How should employers respond if employees are affected by school closures to prevent the spread of coronavirus?

Home Schooling

How should employers respond if employees are affected by school closures to prevent the spread of coronavirus?

There is limited statutory provision for time off for employees who have to look after their children when schools, nurseries and other childcare providers are closed. Employers should keep in mind that advice on self-isolation and social distancing during the coronavirus (COVID-19) outbreak is likely to make it more difficult for employees to make alternative arrangements for the care of their children. Employees may have no option but to stay at home themselves.

Employers should support an employee in this situation to work from home if possible and should consider making adjustments to the role and/or working hours to enable this. If the employer has a policy that employees should not be responsible for looking after their children at the same time as working from home, it may need to relax this policy.

Where the nature of the role, and/or the employee’s childcare responsibilities, mean that working from home is not an option, employers will need to consider alternative arrangements such as a period of furlough. Government guidance on the Coronavirus Job Retention Scheme confirms that employers can furlough employees who are unable to work because of caring responsibilities resulting from the coronavirus crisis. The guidance gives the example of employees who need to look after children.

Employees with at least one year’s service are entitled to up to 18 weeks’ unpaid ordinary parental leave for each child under the age of 18.

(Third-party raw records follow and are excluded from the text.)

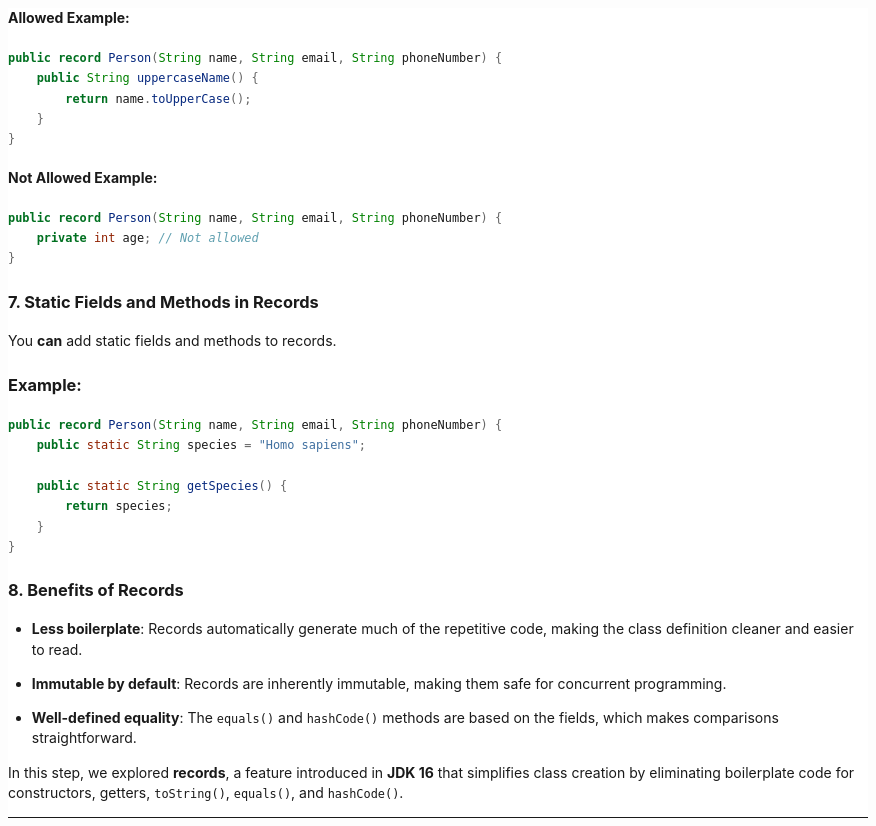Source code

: #### Allowed Example:

```java
public record Person(String name, String email, String phoneNumber) {
    public String uppercaseName() {
        return name.toUpperCase();
    }
}
```

#### Not Allowed Example:

```java
public record Person(String name, String email, String phoneNumber) {
    private int age; // Not allowed
}
```

### 7. Static Fields and Methods in Records

You **can** add static fields and methods to records.

### Example:
```java
public record Person(String name, String email, String phoneNumber) {
    public static String species = "Homo sapiens";

    public static String getSpecies() {
        return species;
    }
}
```

### 8. Benefits of Records

- **Less boilerplate**: Records automatically generate much of the repetitive code, making the class definition cleaner and easier to read.

- **Immutable by default**: Records are inherently immutable, making them safe for concurrent programming.

- **Well-defined equality**: The `equals()` and `hashCode()` methods are based on the fields, which makes comparisons straightforward.

In this step, we explored **records**, a feature introduced in **JDK 16** that simplifies class creation by eliminating boilerplate code for constructors, getters, `toString()`, `equals()`, and `hashCode()`. 

---

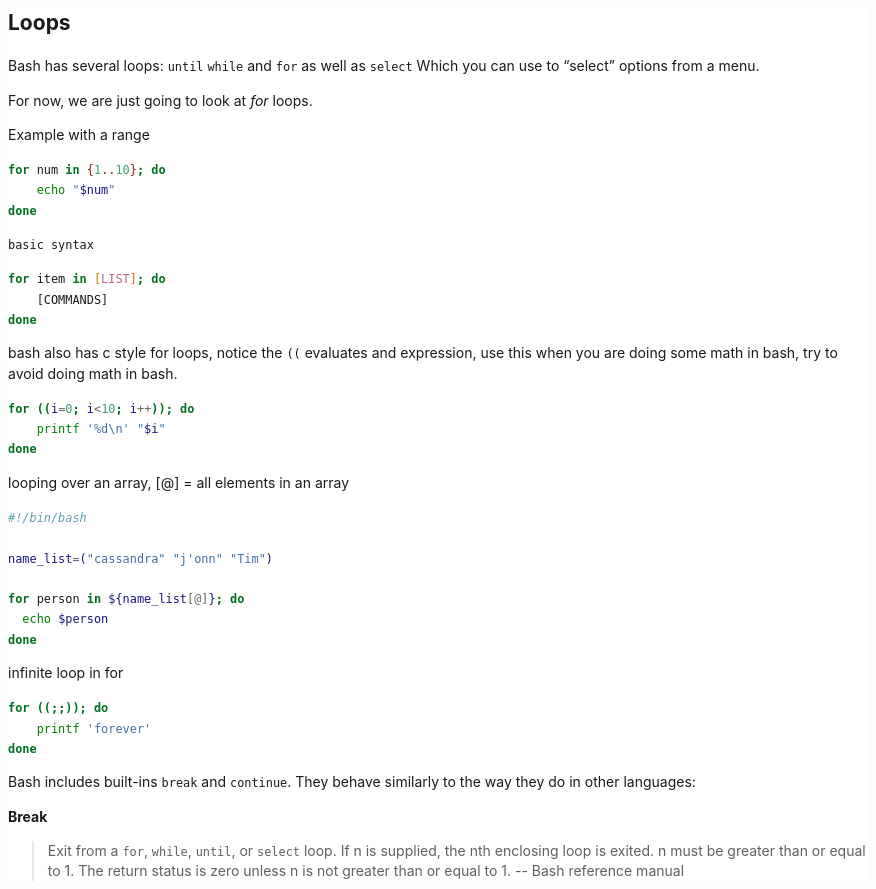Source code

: ## Loops

Bash has several loops: `until` `while` and `for` as well as `select` Which you can use to “select” options from a menu.

For now, we are just going to look at *for* loops.

Example with a range

```bash
for num in {1..10}; do
	echo "$num"
done
```
	
	basic syntax
```bash
for item in [LIST]; do
	[COMMANDS]
done
```

bash also has c style for loops, notice the `((` evaluates and expression, use this when you are doing some math in bash, try to avoid doing math in bash.
```bash
for ((i=0; i<10; i++)); do
	printf '%d\n' "$i"
done
```

looping over an array, [@] = all elements in an array
```bash
#!/bin/bash

name_list=("cassandra" "j'onn" "Tim")

for person in ${name_list[@]}; do
  echo $person
done
```

infinite loop in for
```bash
for ((;;)); do
	printf 'forever'
done
```

Bash includes built-ins `break` and `continue`. They behave similarly to the way they do in other languages:

**Break**
> Exit from a `for`, `while`, `until`, or `select` loop. If n is supplied, the nth enclosing loop is exited. n must be greater than or equal to 1. The return status is zero unless n is not greater than or equal to 1.
>  -- Bash reference manual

The statutory right to time off for dependants provides for a period of unpaid leave to take action necessary because of the unexpected disruption or termination of arrangements for the care of a dependant. This would cover time off to arrange alternative childcare in the event of a school closure, but it does not cover extended time off for employees to look after their children themselves. Some employers may have a policy on time off to care for dependants that is more generous than the statutory minimum.